| Tarefa 1 |
Liste todos os profissionais de saúde mencionados na reportagem sobre os hospitais públicos de Manaus.
| Tarefa 2 |
Reproduza o trecho da reportagem sobre os hospitais de Manaus começando em "Pacientes de hospitais" e seguindo até "a seu pedido.".

| Texto fornecido |
==================================================
Do UOL, em São Paulo

24/04/2020 04h07

Pacientes de hospitais públicos de Manaus estão expostos à falta de medicamentos e de cuidados mais básicos por causa do colapso do sistema de saúde. A cidade é uma das mais atingidas no país pela pandemia do novo coronavírus e enfrenta também um caos funerário.

Pedi a meus parentes para me tirarem do Hospital 28 de Agosto porque eu não estava recebendo remédios e tinha eu mesma que me limpar já que os enfermeiros e técnicas de enfermagem não trocavam minhas fraldas.

A afirmação é da funcionária pública Maria, 45. Ela esteve internada durante oito dias na unidade hospitalar, cuja gestão é de responsabilidade do governo do Amazonas. O nome usado nesta reportagem é fictício, a seu pedido.

Ela afirmou ainda que conversou com uma médica sobre seu prontuário, onde estava anotado de que ela havia tomado medicações. "A senhora já está no fim do tratamento", disse a médica, ao que Maria exclamou: "Mas eu não tomei remédio nenhum"!

O UOL indagou a Susam (Secretaria de Saúde do Estado) sobre as deficiências de atendimento citadas pela paciente. A secretaria afirma que "a unidade em questão sente os efeitos da pandemia e os pacientes estão recebendo a assistência possível neste momento."
==================================================
| Os dados |
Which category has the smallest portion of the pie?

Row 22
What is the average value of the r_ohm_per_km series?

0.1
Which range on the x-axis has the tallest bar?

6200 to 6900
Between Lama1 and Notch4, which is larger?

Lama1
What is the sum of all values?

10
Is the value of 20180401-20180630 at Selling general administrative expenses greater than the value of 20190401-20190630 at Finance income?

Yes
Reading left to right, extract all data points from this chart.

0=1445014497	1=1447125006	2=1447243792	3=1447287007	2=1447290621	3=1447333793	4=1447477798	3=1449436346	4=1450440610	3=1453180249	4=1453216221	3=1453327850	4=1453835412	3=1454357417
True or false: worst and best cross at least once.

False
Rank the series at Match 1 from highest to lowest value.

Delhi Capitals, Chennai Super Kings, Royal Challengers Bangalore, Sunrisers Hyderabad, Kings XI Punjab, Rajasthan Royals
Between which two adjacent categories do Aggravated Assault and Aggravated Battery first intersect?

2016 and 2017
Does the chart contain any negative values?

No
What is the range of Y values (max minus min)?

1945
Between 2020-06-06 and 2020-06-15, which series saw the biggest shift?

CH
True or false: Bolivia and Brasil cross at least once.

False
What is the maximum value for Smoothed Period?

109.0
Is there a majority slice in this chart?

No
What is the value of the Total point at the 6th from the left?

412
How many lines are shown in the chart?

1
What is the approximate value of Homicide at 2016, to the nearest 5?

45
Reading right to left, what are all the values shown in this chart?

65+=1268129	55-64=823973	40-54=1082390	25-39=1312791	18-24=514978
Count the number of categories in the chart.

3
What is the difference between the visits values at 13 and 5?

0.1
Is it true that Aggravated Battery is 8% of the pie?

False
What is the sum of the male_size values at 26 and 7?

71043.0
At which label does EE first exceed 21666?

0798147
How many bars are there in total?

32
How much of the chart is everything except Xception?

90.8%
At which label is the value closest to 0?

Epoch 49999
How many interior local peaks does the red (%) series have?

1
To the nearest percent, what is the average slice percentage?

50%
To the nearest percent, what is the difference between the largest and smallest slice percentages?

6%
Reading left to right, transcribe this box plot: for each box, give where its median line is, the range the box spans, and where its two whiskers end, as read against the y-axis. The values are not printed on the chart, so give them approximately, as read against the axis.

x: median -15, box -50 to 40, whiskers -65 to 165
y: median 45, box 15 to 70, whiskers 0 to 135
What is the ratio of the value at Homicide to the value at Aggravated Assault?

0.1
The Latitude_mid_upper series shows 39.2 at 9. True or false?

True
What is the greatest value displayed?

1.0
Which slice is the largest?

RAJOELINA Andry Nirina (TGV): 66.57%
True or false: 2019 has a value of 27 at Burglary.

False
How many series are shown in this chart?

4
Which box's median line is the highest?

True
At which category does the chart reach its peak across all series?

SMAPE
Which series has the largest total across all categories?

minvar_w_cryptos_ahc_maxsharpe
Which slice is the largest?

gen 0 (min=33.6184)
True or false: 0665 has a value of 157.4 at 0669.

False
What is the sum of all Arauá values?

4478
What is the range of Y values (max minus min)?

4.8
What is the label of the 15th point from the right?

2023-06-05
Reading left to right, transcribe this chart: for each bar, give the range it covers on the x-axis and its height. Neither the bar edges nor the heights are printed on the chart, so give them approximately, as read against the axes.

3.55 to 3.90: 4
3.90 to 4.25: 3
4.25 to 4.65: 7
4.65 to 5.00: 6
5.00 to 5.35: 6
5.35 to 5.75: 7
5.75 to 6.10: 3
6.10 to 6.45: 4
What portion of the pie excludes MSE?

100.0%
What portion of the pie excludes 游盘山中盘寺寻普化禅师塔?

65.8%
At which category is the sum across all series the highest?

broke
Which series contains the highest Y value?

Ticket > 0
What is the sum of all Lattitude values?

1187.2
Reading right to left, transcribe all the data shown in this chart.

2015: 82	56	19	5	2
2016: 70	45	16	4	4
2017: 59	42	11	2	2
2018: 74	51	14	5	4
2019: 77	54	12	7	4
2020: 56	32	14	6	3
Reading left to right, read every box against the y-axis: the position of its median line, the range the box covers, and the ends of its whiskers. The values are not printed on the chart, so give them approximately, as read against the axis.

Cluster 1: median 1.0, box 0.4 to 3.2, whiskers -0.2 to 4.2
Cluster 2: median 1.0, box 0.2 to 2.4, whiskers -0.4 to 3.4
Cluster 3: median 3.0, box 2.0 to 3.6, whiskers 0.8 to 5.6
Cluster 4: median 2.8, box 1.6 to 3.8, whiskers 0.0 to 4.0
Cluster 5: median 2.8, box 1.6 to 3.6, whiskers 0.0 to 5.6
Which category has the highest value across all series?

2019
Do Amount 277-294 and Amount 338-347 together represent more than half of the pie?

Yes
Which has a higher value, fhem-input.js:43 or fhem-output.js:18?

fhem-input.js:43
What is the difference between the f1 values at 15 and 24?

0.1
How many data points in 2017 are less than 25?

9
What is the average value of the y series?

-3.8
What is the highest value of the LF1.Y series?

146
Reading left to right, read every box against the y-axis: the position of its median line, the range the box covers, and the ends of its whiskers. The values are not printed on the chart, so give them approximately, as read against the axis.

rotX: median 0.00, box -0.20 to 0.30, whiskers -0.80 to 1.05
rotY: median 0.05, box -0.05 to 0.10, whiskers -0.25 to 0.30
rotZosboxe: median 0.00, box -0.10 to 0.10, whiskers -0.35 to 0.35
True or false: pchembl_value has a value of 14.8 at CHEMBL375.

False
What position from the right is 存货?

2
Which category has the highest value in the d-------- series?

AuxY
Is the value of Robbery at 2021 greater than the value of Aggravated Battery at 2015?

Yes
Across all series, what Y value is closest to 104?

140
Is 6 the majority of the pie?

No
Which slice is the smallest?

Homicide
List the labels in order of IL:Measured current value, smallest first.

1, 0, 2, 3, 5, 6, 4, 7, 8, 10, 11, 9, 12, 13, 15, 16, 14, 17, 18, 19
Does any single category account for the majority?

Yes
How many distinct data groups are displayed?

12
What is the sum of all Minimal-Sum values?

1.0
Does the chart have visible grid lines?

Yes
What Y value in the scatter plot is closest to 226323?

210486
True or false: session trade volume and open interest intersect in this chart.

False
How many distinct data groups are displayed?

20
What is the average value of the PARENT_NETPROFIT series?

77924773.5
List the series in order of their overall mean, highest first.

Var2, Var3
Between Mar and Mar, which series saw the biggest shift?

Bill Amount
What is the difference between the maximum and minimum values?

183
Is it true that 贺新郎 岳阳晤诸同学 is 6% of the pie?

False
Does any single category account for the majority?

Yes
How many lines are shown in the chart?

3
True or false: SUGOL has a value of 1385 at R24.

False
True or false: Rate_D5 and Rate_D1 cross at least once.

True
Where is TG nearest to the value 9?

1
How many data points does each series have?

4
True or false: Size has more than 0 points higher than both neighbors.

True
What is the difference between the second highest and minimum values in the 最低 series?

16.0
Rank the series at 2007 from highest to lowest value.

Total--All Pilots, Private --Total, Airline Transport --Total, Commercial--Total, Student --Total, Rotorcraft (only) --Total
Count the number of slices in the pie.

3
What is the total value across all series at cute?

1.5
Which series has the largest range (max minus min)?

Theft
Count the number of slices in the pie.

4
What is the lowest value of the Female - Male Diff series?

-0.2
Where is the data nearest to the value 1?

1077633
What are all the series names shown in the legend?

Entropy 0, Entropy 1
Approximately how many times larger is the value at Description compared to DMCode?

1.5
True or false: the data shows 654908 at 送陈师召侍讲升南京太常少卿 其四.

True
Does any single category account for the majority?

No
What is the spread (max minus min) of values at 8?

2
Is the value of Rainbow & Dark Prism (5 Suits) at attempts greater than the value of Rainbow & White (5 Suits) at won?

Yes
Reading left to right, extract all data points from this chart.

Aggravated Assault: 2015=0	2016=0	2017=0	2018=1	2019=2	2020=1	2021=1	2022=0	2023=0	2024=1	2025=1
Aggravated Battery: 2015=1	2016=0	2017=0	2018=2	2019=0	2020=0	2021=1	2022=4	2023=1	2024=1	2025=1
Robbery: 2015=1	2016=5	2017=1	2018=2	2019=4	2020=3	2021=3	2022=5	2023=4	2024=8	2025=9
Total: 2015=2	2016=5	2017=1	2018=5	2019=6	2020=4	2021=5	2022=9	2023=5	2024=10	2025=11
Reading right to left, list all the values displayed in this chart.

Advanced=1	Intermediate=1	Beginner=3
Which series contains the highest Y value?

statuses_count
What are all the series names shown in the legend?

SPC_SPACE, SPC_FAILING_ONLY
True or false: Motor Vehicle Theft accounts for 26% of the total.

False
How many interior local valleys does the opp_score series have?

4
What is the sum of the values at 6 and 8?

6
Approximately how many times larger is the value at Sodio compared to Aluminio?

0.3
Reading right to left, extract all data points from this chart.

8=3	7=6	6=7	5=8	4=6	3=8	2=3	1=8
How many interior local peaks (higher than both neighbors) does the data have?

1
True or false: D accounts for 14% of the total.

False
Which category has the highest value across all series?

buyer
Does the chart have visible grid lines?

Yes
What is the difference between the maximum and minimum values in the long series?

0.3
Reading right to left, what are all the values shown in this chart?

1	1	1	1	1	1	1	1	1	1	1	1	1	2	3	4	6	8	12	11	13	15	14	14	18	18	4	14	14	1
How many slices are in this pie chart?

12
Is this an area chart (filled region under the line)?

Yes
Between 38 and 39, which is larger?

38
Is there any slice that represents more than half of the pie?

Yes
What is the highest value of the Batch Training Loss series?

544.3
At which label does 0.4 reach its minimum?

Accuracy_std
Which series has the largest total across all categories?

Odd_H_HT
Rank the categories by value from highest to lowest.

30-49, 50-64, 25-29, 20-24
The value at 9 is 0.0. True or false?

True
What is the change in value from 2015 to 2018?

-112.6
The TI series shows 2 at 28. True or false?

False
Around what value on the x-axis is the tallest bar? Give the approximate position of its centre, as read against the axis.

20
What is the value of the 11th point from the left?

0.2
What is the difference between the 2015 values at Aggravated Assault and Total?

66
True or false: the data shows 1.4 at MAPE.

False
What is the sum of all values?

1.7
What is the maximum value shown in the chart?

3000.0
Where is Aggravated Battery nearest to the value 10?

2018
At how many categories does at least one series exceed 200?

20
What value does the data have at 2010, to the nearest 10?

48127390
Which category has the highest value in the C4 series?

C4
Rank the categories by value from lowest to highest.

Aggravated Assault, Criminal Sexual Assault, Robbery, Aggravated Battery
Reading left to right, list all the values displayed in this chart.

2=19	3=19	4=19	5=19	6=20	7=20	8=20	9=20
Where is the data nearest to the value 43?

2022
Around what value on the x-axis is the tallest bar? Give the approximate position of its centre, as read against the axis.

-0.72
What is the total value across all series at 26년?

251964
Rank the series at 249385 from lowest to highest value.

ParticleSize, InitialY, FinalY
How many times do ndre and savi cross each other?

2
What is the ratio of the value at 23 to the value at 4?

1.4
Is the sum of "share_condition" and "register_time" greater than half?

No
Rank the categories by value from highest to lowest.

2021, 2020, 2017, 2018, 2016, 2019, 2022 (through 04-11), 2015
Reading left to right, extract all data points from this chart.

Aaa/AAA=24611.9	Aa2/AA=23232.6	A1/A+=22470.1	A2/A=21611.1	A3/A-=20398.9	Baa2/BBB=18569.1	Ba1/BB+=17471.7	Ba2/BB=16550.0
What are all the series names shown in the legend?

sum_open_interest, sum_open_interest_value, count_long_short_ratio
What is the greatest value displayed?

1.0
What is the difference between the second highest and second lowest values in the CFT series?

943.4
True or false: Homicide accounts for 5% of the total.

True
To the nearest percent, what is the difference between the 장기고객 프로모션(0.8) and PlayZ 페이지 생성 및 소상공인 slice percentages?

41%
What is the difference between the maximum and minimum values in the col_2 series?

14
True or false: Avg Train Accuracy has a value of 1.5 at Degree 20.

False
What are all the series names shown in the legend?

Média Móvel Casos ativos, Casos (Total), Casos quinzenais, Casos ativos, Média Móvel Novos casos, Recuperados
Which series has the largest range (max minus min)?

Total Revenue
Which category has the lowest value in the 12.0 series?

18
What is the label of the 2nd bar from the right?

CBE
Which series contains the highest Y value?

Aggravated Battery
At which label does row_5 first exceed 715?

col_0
==================================================
| Sua resposta 1 |
- enfermeiros
- técnicas de enfermagem
- médica

| Sua resposta 2 |
Pacientes de hospitais públicos de Manaus estão expostos à falta de medicamentos e de cuidados mais básicos por causa do colapso do sistema de saúde. A cidade é uma das mais atingidas no país pela pandemia do novo coronavírus e enfrenta também um caos funerário.

Pedi a meus parentes para me tirarem do Hospital 28 de Agosto porque eu não estava recebendo remédios e tinha eu mesma que me limpar já que os enfermeiros e técnicas de enfermagem não trocavam minhas fraldas.

A afirmação é da funcionária pública Maria, 45. Ela esteve internada durante oito dias na unidade hospitalar, cuja gestão é de responsabilidade do governo do Amazonas. O nome usado nesta reportagem é fictício, a seu pedido.